Lane Klumb, 24, of Winona, Minnesota, was furloughed from his job in retail in March 2020 and wasn’t recalled until October, for a seasonal position.

“Between all the bills I accumulated during my furlough, I am still currently paying off credit cards, as I needed to max all of my cards out just to pay my bills and have food,” he said.

Lane Klumb doing homework while in quarantine
Lane Klumb does homework while in quarantine. Photograph: Courtesy of Lane Klumb

Shortly after returning to work, Klumb had to quarantine due to exposure to a colleague who had tested positive for coronavirus, but Klumb received no pay for the time he missed because he did not test positive. Through all of this, he is still trying to afford tuition fees at Winona State University to complete his degree.
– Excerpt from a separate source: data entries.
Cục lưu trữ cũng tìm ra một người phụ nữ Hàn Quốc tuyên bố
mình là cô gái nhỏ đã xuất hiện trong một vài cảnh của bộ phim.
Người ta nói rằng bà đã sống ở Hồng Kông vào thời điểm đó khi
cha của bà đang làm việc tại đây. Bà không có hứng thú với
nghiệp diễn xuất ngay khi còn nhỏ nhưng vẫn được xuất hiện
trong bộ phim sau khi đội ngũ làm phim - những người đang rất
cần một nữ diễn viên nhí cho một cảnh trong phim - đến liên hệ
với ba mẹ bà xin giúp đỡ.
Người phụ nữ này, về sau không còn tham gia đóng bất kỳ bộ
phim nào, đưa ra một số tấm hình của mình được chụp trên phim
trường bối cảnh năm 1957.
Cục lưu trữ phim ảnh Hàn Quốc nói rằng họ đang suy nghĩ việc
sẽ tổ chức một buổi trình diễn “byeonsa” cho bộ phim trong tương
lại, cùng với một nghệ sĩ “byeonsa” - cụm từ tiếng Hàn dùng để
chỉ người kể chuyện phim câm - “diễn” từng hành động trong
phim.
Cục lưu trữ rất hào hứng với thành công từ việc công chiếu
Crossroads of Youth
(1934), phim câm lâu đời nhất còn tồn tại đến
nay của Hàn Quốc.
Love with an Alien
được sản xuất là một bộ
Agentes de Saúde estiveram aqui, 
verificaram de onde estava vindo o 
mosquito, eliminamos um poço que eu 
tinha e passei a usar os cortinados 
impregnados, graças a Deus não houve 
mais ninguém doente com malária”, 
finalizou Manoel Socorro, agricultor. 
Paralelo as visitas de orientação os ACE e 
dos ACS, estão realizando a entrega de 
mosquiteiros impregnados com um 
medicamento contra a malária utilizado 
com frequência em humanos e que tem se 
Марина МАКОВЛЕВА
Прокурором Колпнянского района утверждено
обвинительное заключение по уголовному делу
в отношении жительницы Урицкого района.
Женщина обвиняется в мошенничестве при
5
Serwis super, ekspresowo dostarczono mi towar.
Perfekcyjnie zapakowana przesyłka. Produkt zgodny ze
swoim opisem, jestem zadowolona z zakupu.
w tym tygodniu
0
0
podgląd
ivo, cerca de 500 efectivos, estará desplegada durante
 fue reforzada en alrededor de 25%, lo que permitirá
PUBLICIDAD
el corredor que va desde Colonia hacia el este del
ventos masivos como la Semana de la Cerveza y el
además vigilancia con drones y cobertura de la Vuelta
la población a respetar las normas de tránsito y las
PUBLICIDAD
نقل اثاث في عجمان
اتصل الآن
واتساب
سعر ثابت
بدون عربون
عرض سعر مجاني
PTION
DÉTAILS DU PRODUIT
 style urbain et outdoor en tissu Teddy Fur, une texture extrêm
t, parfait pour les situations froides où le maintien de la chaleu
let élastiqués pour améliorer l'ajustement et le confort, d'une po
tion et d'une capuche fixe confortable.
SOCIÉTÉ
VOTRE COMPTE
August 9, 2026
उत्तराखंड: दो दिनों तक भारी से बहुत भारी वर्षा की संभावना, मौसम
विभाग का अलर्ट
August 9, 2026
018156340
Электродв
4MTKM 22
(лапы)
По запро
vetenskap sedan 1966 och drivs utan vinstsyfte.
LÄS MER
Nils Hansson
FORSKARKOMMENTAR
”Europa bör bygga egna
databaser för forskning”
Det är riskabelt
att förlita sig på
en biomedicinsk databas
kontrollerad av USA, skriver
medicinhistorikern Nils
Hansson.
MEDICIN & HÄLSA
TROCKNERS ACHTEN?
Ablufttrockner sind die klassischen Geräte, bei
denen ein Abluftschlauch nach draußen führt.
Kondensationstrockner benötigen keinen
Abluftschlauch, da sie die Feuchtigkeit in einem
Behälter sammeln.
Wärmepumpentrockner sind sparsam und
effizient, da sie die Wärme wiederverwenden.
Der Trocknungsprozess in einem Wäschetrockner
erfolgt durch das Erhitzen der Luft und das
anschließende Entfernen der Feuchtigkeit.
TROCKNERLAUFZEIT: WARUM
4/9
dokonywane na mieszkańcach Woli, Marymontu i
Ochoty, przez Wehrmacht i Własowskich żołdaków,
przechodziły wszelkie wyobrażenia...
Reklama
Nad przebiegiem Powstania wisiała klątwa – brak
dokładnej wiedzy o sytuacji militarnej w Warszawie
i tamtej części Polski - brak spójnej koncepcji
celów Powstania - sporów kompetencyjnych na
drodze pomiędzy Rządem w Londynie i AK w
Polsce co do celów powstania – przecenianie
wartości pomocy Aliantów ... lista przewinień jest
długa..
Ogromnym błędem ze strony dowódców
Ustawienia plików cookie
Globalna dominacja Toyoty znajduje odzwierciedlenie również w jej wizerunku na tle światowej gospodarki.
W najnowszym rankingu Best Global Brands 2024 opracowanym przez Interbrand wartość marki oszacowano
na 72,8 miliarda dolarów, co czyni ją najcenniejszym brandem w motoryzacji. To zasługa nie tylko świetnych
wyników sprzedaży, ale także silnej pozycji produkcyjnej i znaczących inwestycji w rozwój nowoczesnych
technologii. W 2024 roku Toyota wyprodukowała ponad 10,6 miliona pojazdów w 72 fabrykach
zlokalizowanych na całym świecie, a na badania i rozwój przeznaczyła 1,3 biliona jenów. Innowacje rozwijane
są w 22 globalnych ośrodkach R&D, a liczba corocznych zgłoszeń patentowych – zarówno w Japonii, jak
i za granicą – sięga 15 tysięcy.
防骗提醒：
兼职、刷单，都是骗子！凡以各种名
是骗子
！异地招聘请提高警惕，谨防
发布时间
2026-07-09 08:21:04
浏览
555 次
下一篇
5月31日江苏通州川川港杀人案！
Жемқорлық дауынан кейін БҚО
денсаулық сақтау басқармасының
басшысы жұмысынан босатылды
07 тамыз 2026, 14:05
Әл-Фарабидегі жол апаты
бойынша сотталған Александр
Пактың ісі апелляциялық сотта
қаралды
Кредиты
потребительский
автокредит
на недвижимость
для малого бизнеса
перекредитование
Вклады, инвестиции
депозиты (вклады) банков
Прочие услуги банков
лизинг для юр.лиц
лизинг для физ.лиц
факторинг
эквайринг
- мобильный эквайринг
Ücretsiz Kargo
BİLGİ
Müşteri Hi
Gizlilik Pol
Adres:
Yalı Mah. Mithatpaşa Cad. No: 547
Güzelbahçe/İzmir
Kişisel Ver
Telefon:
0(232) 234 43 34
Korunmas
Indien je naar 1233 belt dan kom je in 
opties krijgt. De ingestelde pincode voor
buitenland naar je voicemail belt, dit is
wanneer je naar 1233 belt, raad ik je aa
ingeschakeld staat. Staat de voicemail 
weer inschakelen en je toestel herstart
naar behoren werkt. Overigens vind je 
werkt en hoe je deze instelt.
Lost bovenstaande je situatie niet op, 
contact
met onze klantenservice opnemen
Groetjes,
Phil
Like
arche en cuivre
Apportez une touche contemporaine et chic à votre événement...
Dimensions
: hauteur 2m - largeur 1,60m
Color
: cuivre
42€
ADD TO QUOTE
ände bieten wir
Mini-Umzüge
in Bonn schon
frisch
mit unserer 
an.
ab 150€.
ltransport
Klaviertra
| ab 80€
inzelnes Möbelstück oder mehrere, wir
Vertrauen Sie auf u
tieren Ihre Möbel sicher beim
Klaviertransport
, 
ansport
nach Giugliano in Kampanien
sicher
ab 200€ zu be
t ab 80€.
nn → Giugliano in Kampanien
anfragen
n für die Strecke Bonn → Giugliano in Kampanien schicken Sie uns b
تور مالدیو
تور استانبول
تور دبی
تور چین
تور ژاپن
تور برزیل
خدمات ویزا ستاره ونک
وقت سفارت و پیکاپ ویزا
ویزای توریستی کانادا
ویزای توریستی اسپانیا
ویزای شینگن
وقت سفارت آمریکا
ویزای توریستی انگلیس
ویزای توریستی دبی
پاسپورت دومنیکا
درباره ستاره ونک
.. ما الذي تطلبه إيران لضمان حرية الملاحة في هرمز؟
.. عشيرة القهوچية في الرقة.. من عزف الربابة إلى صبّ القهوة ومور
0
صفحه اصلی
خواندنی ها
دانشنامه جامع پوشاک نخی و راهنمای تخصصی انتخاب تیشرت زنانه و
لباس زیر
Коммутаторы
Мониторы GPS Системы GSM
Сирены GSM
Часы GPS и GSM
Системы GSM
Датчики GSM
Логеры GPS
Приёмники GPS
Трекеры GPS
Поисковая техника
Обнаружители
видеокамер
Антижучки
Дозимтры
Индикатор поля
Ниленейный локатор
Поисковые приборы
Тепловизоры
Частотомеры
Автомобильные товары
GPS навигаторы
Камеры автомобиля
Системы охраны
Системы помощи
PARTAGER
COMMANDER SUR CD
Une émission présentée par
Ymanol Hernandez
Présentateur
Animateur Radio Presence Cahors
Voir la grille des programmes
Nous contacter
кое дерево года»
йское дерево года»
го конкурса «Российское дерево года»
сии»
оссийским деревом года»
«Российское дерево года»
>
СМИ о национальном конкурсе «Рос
“Bills don’t just stop coming in because you’re unemployed and you make less than you did before,” said 23-year-old Alyssa Desmore, a full-time college student in Oxnard, California, who currently lives with her parents and receives only $98 per week in unemployment benefits while waiting to be recalled to her job at a local school district. “I have no idea when I’ll be able to return to work. My college has moved to completely online, so it’s been a hard transition when at least two of my classes aren’t able to be easily translated from a classroom to an online course.”

Will Peters, 21, of Fort Collins, Colorado is facing a second furlough from his job at a local hotel as a rise in coronavirus cases have prompted another shutdown.

“It’s been completely overwhelming,” Peters said. “We’ve had multiple waves of layoffs and the hotel is barely operating, with most employees working multiple positions so the hotel can still attract visitors while cutting costs. I’ve spent all summer avoiding friends and family to work for guests that visit from all over the country with no forethought for their own safety or the safety of the workers.”

According to a Pew Research Center analysis of data from the US census bureau, 52% of Americans ages 18 to 29 now live with their parents, an increase of 2.6 million Americans since February 2020 and the highest rate since at least the Great Depression.

About 6 million young Americans completed a high school, associate’s, or bachelor’s degree at the end of the 2019-2020 academic year, with many starting careers in a poor job market where recovery could take years.

Young Americans were also excluded from federal stimulus relief funds. Americans ages 17 to 24 who were claimed as a dependent were not eligible to receive a $1,200 federal stimulus check earlier this year.

The economic devastation wrought on the young is also having a severe impact on mental health. As young Americans suffer economically, surveys conducted by the Centers for Disease Control and Prevention found the percentage of young adults ages 18 to 24 experiencing suicidal thoughts increased from 10.7% in 2018 to 25.5% in August 2020 and nearly 75% of young adults struggled with at least one mental health issue.

Joey Ferriz, 24, who works as a janitor at a local college in Irvine, California, said the pandemic recession had taken a heavy mental health toll on his friends and himself.

Coronavirus had made it more difficult to spend time with family and friends, and his ambitions to return to school to obtain HVAC license certification and to get his driver’s license had been put on hold because of coronavirus restrictions.

“I’m still barely getting by,” Ferriz said. “Work has been more stressful due to coronavirus protocols and I wish there was more awareness for mental health in young adults.”